Continue the patent description below on controlling gear engagement with a double-acting shift cylinder, starting after its last sentence.

SUPPLIED PASSAGE
★ ★ ★ ★ ★ ★ ★
GB2470016A - Method of reducing torque shock during a gear shift - Google Patents

Abstract

A vehicle gearbox comprises a shift fork 22 displaceable between neutral, synchronizing and engaged positions and a double-acting cylinder 20, 21 connected to the shift fork 22 so that a control pressure applied to a first chamber 23 of the double-acting cylinder 20,21 urges the shift fork 22 towards the synchronized position and a counter pressure applied to a second chamber 24 of the double-acting cylinder urges the shift fork 22 towards the neutral position. A method for controlling engagement of a gear in a motor the method comprises the steps of:a) displacing the shift fork 22 from its neutral position to synchronizing position;b) while the shift fork 22 is in its synchronizing position, applying a first level of said control pressure to the first chamber 23 and a positive second level of said counter pressure to the second chamber 24, the first and second pressure levels being set so as to generate a net force towards the engaged position;c) when the shift fork 22 is moving from the synchronizing position to the engaged position, decreasing the control pressure below said counter pressure.

Description

Method and Apparatus for Controlling Gear Engagement Des cript ion The present invention relates to a method for controlling engagement of a gear in a motor vehicle gearbox, in particular an automated manual transmission, in which a shift fork is displaceable between neutral, synchronizing and engaged positions by means of a double-acting cylinder. By applying a control pressure to one or the other of the two chambers of such a cylinder, the shift fork is urged into opposite directions, e.g. from neutral to engaged position or vice versa.

Conventionally the shift fork controls a synchronizer by displacing a shift sleeve thereof along a shaft to which the synchronizer is locked in rotation. In the synchronizing position, the shift fork presses against each other friction surfaces of the synchronizer and of a gearwheel idly mounted on said shaft, so as to equalize their rotation speeds. When the rotation speeds have become equal, a blocking is released, and the synchronizer sleeve is free to advance a little bit more towards the gearwheel, to an engaged position in which the gearwheel is locked in rotation to the shaft.
★ ★ ★ ★ ★ ★ ★
PROVIDED MATERIAL

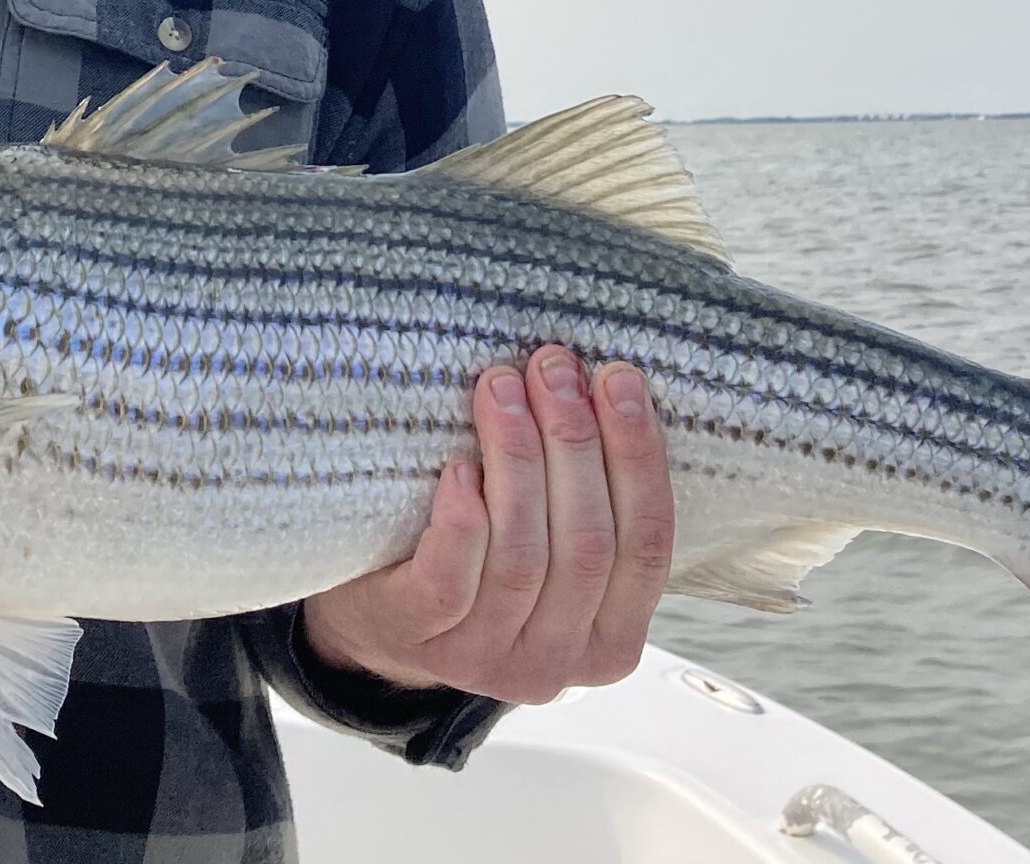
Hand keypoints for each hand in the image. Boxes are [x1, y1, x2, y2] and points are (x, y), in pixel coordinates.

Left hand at [300, 346, 672, 703]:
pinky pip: (452, 580)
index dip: (638, 455)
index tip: (618, 378)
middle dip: (575, 441)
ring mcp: (488, 658)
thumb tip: (609, 386)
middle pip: (588, 544)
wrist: (382, 618)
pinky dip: (462, 518)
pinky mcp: (423, 639)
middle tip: (553, 367)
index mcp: (612, 638)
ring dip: (518, 457)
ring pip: (522, 555)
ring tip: (501, 387)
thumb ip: (591, 498)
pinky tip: (458, 468)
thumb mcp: (556, 545)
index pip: (648, 545)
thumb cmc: (484, 556)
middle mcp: (558, 662)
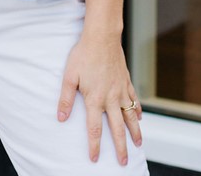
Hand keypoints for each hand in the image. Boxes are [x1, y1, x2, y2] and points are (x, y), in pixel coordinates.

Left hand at [56, 33, 141, 165]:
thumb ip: (65, 99)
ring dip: (135, 132)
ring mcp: (121, 89)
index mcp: (95, 99)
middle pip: (117, 128)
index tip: (94, 159)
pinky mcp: (126, 80)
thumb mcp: (69, 76)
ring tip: (138, 144)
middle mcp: (111, 98)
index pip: (95, 129)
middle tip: (124, 162)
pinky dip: (137, 110)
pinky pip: (134, 99)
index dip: (94, 145)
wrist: (102, 37)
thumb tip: (60, 119)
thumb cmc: (83, 55)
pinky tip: (139, 117)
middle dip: (120, 147)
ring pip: (130, 116)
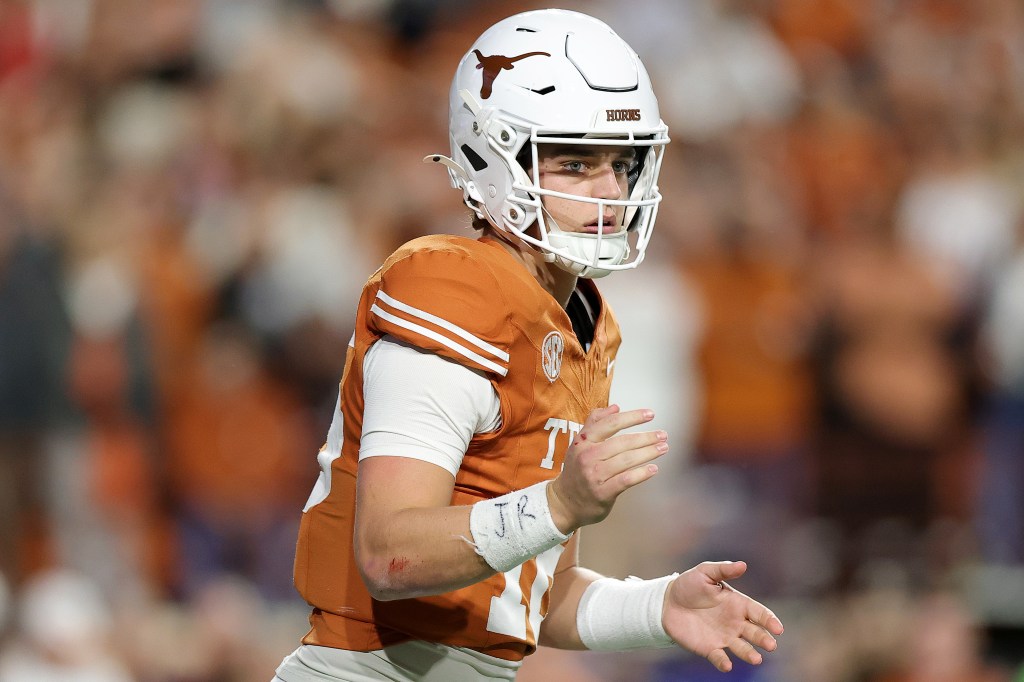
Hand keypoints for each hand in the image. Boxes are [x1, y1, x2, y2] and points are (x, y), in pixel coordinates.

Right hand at [547, 404, 667, 532]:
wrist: (564, 502)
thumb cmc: (577, 470)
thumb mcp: (580, 444)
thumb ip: (595, 422)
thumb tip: (616, 407)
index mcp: (583, 441)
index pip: (610, 424)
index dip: (632, 417)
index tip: (650, 414)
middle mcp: (588, 456)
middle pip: (622, 442)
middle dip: (646, 437)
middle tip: (663, 435)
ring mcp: (594, 475)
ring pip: (626, 460)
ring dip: (648, 453)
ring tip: (663, 448)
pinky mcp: (602, 493)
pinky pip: (626, 480)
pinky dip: (642, 473)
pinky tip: (654, 469)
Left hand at [662, 561, 783, 671]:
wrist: (666, 602)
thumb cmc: (689, 585)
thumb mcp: (705, 572)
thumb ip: (723, 570)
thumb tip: (743, 564)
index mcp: (738, 604)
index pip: (759, 613)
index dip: (770, 620)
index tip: (777, 628)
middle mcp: (735, 623)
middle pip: (755, 633)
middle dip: (764, 639)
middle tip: (771, 645)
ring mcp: (723, 637)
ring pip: (741, 648)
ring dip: (749, 654)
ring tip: (756, 658)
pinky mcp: (709, 648)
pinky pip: (718, 657)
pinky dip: (723, 662)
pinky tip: (726, 665)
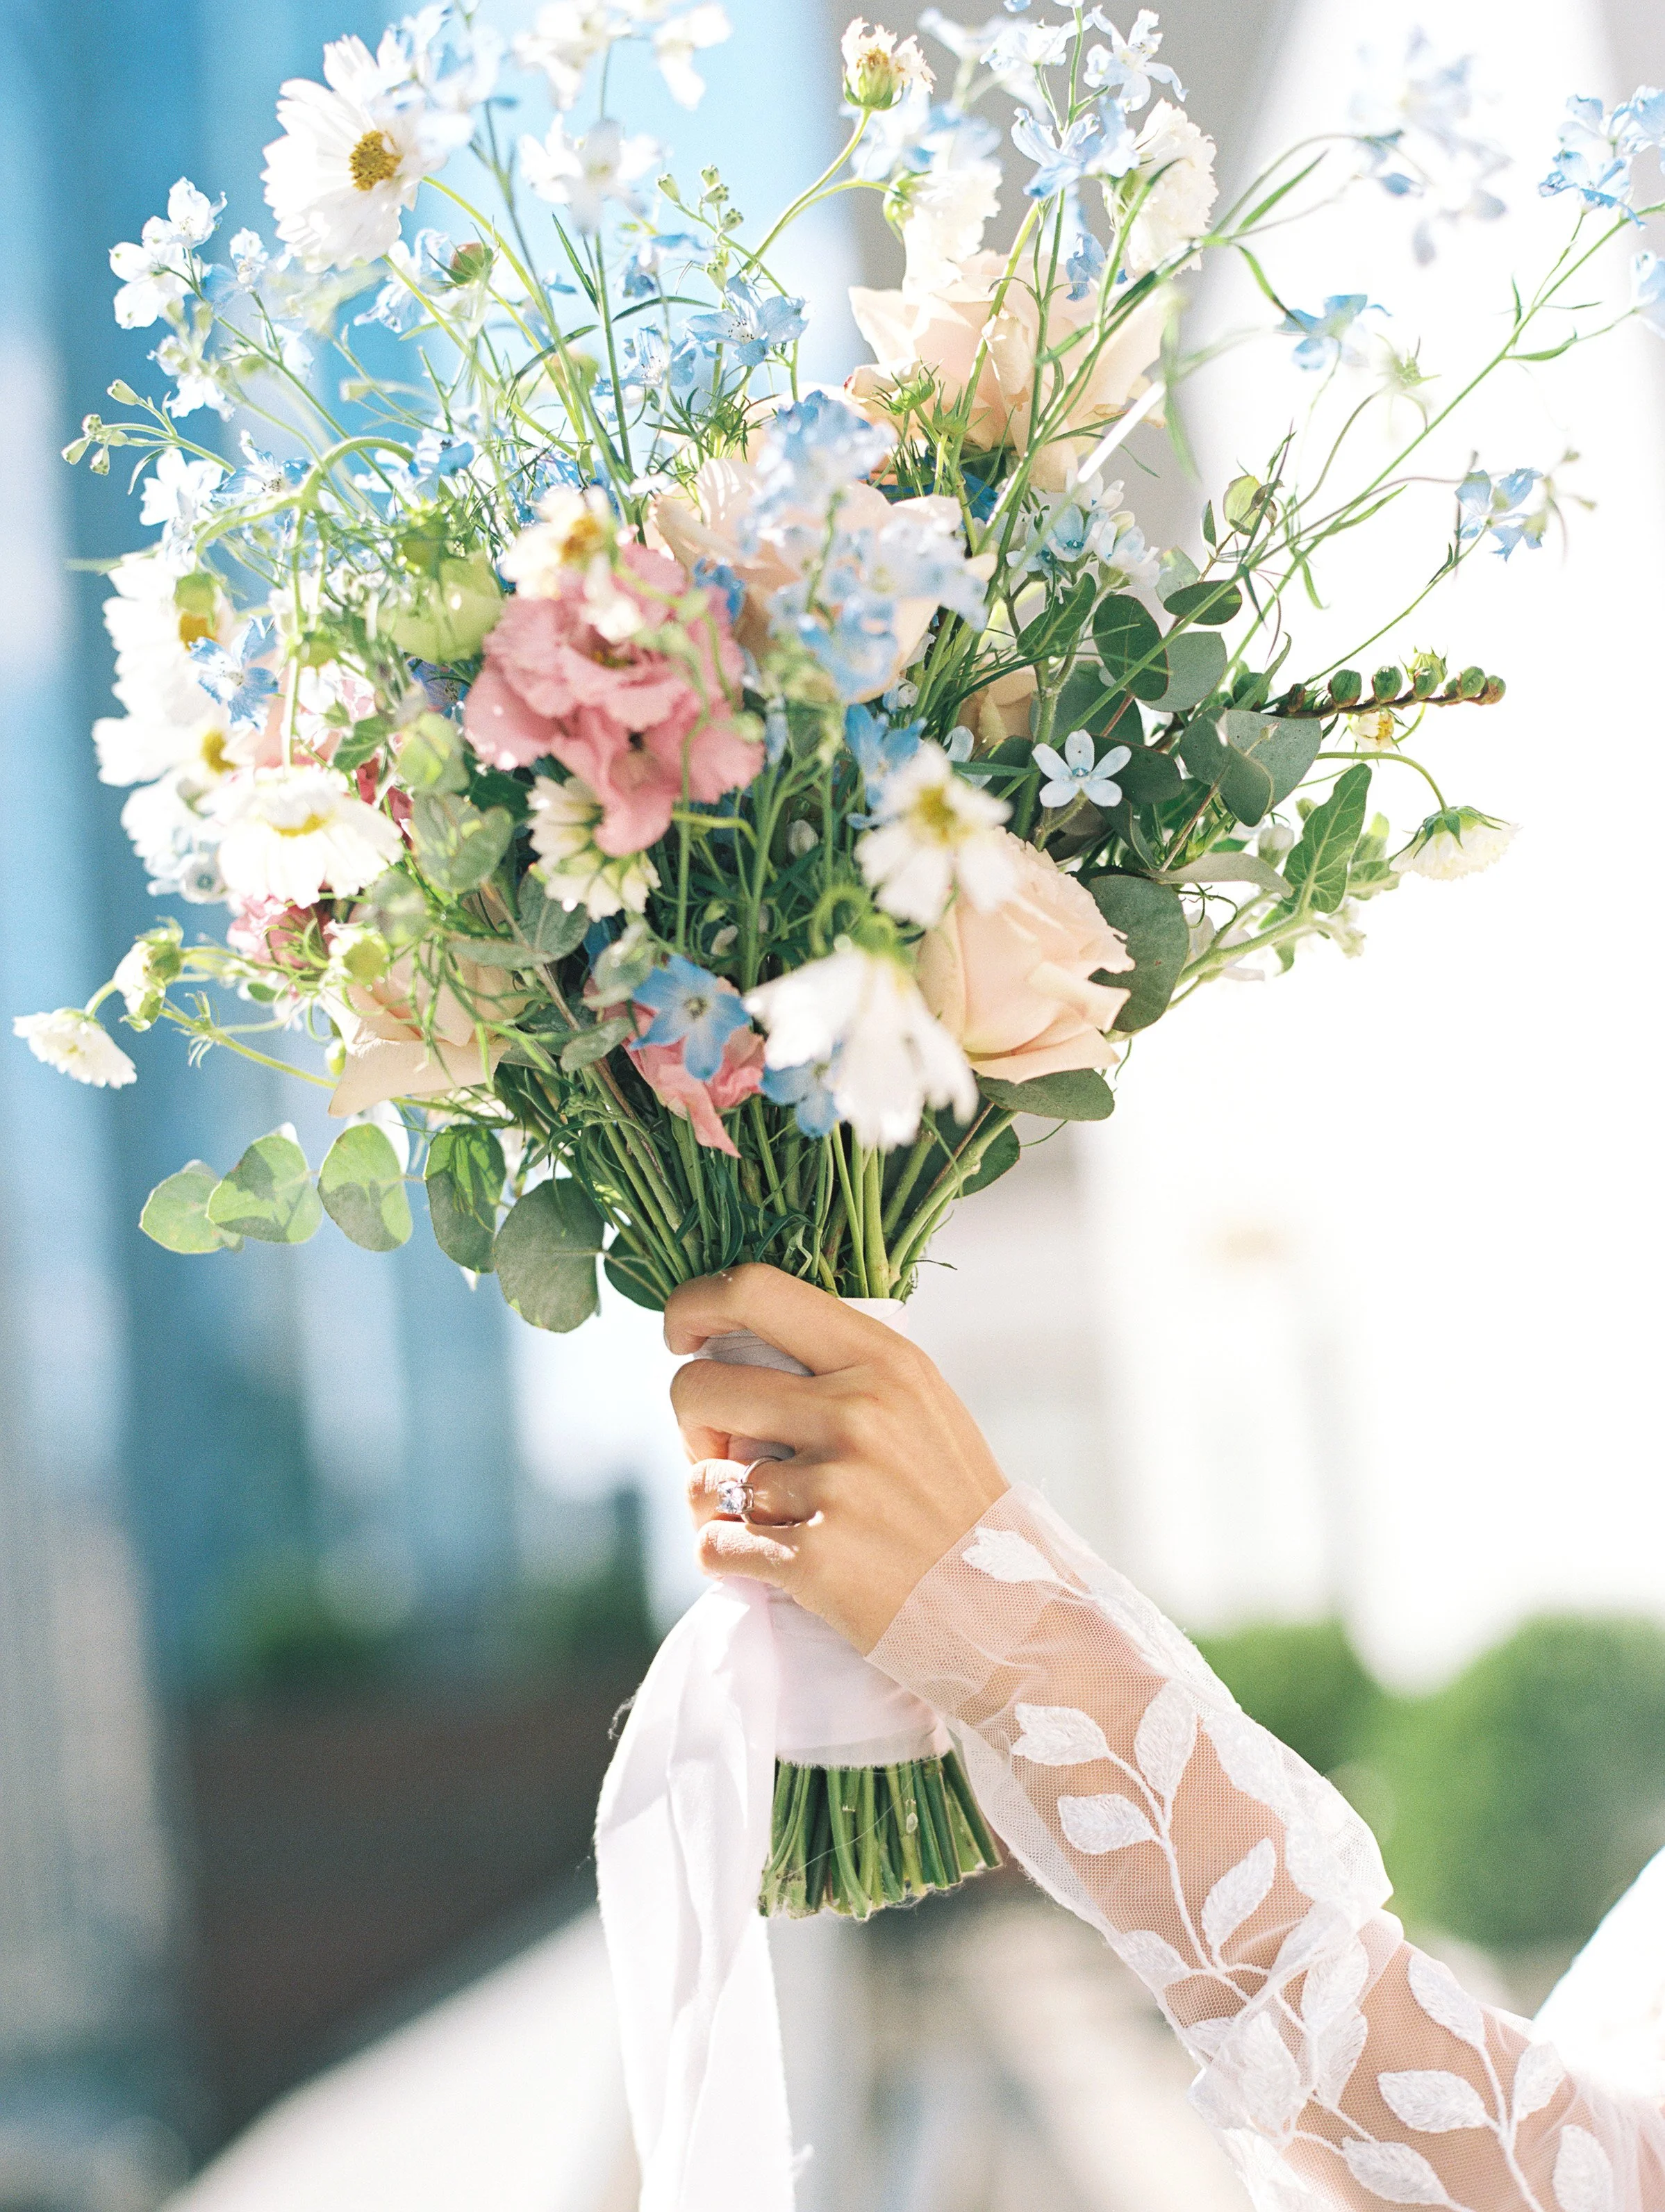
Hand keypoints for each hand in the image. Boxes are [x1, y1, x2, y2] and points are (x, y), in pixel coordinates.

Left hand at [666, 1265, 1008, 1653]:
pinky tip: (763, 1562)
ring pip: (702, 1479)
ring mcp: (835, 1487)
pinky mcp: (814, 1561)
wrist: (1004, 1615)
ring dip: (713, 1503)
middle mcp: (858, 1411)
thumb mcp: (923, 1406)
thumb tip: (737, 1344)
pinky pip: (713, 1545)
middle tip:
★ ★ ★ ★ ★ ★ ★
TASK RESPONSE
Synchronizing the gearwheel to the shaft accounts for a major portion of the total time needed for gear shifting. In order to reduce synchronization times, it is conceivable to increase friction by applying an increased control pressure to the first chamber of the double-acting cylinder. By thus pressing together the friction surfaces more strongly, friction is increased, and synchronization is reached quickly. However, as soon as synchronization is achieved, and the shift fork becomes free to advance towards the engaged position, the control pressure causes the shift fork to accelerate towards the engaged position. Of course, the acceleration is the stronger, the higher the control pressure is, and the more abruptly the shift fork is stopped at the engaged position, the louder is the noise it generates.

The path between synchronizing and engaged positions tends to be rather short, in order to reduce as much as possible the time which the shift fork needs for moving along said path. This hardly leaves time for decelerating the shift fork before reaching the engaged position.

One might consider reducing the speed of the shift fork when approaching the engaged position by supplying a counter pressure to the second chamber of the double-acting synchronizer. This approach tends to be unsatisfying, since due to the short path between synchronizing and engaged positions, the time in which the shift fork moves from the synchronizing position to the engaged position is already so short that it is difficult to produce a substantial decelerating counter pressure in the second chamber.

It is an object of the present invention to provide a method for controlling engagement of the gear in a motor vehicle gearbox which allows for fast shifting while not excessively increasing shifting noise.

This object is achieved by a method for controlling engagement of a gear in a motor vehicle gearbox comprising a shift fork displaceable between neutral, synchronizing and engaged positions and a double-acting synchronizer connected to the shift fork so that a control pressure applied to a first chamber of the double-acting synchronizer urges the shift fork towards the synchronized position and a counter pressure applied to a second chamber of the double-acting cylinder urges the shift fork towards the neutral position, the method comprising the steps of a) displacing the shift fork from its neutral position to the synchronizing position; b) while the shift fork is in the synchronizing position, applying a first level of said control pressure to the first chamber and a positive second level of said counter pressure to the second chamber, the first and second pressure levels being set so as to generate a net force towards the engaged position; and c) when the shift fork is moving from the synchronizing position to the engaged position, decreasing the control pressure below said counter pressure.

Before the control pressure is decreased, the shift fork is accelerated towards the engaged position by the net force directed towards the engaged position. By decreasing the control pressure below the counter pressure, the movement of the shift fork becomes decelerated, so that when the shift fork reaches the engaged position, its speed is moderate and will not cause substantial noise.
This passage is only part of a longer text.